• [TASK REQUIREMENTS]:
Rewrite the lines from the one containing "scientific name: Sarcotoechia lanceolata" through the end of the records, both included, changing "common name" to "vernacular name" and leaving everything else the same.

• [SUPPLIED RECORDS]:
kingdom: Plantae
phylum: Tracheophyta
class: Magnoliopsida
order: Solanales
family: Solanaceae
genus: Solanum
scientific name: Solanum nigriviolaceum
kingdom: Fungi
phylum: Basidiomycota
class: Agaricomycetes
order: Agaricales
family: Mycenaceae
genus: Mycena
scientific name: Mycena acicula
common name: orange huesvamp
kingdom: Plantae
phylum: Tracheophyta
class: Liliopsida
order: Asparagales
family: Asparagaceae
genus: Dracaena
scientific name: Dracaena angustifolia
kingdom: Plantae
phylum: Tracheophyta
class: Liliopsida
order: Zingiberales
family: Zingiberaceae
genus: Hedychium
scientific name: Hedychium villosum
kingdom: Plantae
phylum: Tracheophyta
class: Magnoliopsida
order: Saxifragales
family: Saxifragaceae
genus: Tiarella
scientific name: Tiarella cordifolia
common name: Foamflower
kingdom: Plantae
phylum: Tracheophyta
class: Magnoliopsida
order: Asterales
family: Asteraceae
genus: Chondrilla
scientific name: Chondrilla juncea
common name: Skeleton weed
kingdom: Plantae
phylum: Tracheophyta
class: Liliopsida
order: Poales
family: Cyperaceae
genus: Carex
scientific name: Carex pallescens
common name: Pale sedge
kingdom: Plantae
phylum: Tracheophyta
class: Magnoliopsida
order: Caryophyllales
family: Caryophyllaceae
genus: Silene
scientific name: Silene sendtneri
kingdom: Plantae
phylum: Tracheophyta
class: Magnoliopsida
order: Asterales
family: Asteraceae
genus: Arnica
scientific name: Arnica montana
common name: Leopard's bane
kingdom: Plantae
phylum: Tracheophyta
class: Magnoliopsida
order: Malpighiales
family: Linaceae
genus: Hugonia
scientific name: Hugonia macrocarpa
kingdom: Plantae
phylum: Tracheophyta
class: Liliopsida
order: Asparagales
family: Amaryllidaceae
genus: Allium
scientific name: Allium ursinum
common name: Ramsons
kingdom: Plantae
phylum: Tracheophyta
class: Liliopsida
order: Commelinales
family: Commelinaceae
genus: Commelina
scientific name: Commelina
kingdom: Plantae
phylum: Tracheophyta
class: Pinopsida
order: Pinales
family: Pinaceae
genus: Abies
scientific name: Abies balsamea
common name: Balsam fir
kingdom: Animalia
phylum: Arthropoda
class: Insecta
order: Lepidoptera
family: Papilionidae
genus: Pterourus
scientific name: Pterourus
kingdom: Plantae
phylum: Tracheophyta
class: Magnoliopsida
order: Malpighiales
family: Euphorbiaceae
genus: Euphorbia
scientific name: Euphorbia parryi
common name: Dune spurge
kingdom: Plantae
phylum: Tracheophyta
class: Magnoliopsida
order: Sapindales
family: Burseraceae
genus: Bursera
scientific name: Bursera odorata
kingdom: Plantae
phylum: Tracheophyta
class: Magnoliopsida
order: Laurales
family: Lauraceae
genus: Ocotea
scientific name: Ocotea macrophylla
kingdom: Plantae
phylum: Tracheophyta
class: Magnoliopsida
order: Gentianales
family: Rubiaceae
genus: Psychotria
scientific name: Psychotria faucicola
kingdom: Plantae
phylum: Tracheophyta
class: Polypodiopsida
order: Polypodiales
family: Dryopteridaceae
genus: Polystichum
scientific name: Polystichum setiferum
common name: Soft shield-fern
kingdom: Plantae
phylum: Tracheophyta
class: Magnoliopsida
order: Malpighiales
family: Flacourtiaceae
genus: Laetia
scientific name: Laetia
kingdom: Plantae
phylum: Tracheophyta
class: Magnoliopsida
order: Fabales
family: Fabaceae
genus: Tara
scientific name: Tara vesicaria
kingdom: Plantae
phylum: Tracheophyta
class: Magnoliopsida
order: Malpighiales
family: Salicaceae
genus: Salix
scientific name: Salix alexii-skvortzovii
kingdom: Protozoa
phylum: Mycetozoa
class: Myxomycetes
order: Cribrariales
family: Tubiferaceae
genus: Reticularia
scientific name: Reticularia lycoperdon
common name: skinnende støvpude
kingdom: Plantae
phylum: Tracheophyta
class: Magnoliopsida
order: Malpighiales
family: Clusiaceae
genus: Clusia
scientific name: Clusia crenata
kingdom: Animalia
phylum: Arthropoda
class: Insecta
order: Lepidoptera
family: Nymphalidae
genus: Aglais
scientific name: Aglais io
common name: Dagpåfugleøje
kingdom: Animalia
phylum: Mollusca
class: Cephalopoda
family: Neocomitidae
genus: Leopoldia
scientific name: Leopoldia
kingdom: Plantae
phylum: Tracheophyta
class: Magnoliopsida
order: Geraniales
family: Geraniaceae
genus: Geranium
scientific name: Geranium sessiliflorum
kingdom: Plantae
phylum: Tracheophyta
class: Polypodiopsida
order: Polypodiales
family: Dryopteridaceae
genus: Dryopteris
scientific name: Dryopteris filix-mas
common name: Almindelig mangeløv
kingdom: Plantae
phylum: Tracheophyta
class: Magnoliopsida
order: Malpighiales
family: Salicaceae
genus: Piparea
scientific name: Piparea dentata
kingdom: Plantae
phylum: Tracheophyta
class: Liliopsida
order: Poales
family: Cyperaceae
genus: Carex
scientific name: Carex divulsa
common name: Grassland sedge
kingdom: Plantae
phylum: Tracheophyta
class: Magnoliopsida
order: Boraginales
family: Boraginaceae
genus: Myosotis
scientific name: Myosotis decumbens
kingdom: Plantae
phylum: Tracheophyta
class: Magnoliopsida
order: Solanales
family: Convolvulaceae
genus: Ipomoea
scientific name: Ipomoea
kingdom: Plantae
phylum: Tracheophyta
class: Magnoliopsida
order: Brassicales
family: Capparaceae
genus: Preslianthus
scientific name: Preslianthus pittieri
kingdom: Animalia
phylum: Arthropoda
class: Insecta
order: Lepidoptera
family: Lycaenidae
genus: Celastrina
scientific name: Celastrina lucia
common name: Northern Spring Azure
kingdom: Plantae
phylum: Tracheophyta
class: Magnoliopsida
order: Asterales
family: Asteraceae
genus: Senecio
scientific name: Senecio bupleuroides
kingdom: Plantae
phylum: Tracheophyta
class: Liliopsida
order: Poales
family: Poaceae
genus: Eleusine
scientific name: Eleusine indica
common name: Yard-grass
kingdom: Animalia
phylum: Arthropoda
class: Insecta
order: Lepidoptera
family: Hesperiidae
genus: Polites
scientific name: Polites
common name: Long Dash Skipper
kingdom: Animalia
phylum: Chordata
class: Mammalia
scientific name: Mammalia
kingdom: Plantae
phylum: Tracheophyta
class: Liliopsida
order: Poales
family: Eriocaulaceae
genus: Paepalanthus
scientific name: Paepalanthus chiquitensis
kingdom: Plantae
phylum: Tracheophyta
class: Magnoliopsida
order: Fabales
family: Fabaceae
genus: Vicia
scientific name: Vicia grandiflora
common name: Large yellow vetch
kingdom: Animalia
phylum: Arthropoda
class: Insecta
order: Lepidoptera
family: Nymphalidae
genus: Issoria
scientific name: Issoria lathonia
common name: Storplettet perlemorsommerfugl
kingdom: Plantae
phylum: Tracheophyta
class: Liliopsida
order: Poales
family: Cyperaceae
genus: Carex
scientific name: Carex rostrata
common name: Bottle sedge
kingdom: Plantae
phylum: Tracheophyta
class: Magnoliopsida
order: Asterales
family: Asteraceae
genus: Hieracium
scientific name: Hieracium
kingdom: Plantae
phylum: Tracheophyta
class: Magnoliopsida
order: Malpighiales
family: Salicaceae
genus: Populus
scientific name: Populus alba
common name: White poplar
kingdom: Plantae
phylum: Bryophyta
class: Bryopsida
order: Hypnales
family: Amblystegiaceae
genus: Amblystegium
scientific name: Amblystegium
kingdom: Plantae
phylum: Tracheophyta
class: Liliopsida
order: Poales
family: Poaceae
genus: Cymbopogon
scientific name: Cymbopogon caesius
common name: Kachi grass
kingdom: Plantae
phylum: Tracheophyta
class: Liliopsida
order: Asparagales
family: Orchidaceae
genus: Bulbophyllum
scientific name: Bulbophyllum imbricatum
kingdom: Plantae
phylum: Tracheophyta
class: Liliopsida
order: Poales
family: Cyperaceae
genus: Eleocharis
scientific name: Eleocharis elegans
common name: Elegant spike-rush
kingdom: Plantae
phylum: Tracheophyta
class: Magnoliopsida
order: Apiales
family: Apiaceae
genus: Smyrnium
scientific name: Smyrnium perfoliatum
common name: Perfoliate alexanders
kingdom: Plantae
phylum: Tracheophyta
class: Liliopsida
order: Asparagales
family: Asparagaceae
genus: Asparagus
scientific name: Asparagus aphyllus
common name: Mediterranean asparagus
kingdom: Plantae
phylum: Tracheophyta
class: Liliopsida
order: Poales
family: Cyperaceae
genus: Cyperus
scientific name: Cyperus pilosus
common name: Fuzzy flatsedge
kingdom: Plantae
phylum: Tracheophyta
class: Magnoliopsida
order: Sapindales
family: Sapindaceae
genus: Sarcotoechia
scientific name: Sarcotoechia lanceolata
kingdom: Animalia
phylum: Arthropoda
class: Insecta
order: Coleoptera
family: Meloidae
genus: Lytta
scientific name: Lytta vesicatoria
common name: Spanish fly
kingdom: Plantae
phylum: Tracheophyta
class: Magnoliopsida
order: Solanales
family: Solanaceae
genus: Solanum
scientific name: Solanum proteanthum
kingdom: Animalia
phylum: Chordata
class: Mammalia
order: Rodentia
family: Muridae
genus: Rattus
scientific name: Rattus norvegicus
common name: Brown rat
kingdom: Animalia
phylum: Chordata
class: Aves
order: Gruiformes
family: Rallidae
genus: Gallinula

• [TASK RESULT]:
scientific name: Sarcotoechia lanceolata
kingdom: Animalia
phylum: Arthropoda
class: Insecta
order: Coleoptera
family: Meloidae
genus: Lytta
scientific name: Lytta vesicatoria
vernacular name: Spanish fly
kingdom: Plantae
phylum: Tracheophyta
class: Magnoliopsida
order: Solanales
family: Solanaceae
genus: Solanum
scientific name: Solanum proteanthum
kingdom: Animalia
phylum: Chordata
class: Mammalia
order: Rodentia
family: Muridae
genus: Rattus
scientific name: Rattus norvegicus
vernacular name: Brown rat
kingdom: Animalia
phylum: Chordata
class: Aves
order: Gruiformes
family: Rallidae
genus: Gallinula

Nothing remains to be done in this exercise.